As we approached Barbuda we motored gingerly in to avoid a lot of very hard rocks and reefs, I had foolishly let Bob see the chart and he had seen how shallow and reefy it was, which makes him very wary and watch my every step like an over zealous hawk.  We anchored safely off the longest, emptiest beach I have ever seen.  Stunningly beautiful, but not too far from the Lighthouse Hotel, the only building for miles, where we have booked in for dinner tomorrow. There is not a dinghy dock to be seen along the whole length of coast so we beached the dinghy which is easy enough and strolled hand in hand romantically along the sand, Bob complaining all the while about how he hates sand.
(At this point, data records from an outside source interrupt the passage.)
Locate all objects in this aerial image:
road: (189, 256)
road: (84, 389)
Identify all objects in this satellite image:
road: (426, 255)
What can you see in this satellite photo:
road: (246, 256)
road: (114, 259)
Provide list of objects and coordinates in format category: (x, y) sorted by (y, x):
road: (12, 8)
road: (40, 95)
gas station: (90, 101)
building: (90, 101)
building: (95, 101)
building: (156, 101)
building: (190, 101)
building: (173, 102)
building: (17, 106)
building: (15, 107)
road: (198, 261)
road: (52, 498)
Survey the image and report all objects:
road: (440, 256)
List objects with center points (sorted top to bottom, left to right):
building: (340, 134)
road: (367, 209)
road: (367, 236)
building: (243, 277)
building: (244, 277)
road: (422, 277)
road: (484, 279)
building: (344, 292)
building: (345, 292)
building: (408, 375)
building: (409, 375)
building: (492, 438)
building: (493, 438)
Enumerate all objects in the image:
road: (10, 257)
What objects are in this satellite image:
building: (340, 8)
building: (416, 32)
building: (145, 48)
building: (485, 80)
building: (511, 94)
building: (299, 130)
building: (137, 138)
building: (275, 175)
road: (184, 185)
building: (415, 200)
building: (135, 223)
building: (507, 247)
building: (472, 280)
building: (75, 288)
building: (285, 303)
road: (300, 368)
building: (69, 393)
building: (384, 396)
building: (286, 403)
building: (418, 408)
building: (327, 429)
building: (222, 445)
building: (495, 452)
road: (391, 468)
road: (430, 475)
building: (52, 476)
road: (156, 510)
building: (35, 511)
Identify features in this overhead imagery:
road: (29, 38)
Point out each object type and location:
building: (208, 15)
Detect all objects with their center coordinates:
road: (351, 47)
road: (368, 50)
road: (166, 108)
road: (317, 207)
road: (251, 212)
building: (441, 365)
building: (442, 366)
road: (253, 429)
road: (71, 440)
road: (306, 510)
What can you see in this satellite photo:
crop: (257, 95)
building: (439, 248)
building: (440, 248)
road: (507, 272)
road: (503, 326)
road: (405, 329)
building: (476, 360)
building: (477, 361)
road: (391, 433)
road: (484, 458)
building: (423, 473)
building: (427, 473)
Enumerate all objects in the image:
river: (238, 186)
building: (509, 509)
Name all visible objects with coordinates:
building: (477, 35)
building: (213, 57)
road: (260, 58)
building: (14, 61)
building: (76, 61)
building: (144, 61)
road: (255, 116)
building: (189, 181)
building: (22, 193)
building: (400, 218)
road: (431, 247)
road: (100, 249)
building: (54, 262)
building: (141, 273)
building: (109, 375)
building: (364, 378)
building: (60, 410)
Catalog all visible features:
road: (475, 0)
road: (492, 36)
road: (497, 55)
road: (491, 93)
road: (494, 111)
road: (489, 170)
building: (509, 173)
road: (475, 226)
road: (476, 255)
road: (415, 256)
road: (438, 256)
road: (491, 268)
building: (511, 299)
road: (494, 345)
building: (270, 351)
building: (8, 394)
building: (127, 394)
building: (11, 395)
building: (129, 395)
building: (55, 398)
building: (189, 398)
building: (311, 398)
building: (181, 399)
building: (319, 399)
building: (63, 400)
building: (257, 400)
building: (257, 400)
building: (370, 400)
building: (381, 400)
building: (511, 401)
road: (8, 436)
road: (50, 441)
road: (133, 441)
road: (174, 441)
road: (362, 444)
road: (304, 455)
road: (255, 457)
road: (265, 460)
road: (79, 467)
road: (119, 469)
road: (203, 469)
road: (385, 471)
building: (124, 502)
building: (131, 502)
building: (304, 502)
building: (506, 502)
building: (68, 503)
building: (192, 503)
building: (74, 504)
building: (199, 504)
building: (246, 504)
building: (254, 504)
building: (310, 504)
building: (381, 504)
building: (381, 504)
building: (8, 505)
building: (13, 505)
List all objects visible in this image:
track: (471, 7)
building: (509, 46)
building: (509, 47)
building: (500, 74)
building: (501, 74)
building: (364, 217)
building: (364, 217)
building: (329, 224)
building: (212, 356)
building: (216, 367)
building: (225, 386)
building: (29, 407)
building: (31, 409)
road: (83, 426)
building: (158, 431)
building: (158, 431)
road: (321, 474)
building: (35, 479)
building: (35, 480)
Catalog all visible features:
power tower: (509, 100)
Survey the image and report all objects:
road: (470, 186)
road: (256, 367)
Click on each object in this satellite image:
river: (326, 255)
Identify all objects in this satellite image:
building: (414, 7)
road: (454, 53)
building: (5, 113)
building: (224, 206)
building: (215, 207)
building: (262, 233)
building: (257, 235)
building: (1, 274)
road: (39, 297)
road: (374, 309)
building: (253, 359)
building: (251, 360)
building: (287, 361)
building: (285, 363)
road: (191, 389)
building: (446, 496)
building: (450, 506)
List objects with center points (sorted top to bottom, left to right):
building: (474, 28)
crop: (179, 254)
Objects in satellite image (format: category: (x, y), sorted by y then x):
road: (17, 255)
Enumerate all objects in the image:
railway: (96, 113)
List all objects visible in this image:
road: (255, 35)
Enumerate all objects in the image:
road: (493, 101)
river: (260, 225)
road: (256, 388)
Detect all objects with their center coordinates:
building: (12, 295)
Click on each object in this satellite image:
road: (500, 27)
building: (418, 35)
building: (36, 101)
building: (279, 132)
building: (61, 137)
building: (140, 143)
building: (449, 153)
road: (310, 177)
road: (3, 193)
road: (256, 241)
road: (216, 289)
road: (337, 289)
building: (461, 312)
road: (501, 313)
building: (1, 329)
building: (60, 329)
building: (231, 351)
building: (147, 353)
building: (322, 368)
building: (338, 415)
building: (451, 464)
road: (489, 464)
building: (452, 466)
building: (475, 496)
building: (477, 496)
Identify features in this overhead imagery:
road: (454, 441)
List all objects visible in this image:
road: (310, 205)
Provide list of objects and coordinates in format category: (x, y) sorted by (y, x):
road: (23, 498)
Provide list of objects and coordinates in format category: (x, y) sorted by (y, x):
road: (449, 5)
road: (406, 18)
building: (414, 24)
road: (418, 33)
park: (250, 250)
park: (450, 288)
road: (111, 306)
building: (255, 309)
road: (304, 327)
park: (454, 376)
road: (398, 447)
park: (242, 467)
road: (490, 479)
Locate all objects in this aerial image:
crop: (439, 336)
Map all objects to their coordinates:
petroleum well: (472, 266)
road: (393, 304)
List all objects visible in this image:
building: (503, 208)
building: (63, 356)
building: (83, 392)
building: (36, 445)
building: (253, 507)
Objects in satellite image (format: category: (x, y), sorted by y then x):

But getting off the beach is a different matter as the waves bash you back on to the beach.  We managed it with a great deal of kerfuffle and a near miss ducking and once the pair of us, both soaked to the skin, were aboard, Bob rowed like a dervish to get us clear of the beach so that he could start the motor.  He pulled the start cord, he yanked it as hard as he could, as he became more flustered he pulled it faster and faster, he was working up a good sweat and panic, he kept checking and rechecking the fuel tap and the fuel breather.  After this pantomime had reached nearly the end of the first act, Bob suddenly realised that he had not attached the kill cord, without which the engine will not start.  Oh how I laughed.  I am looking forward to revisiting this scenario over a gin and tonic, once or twice.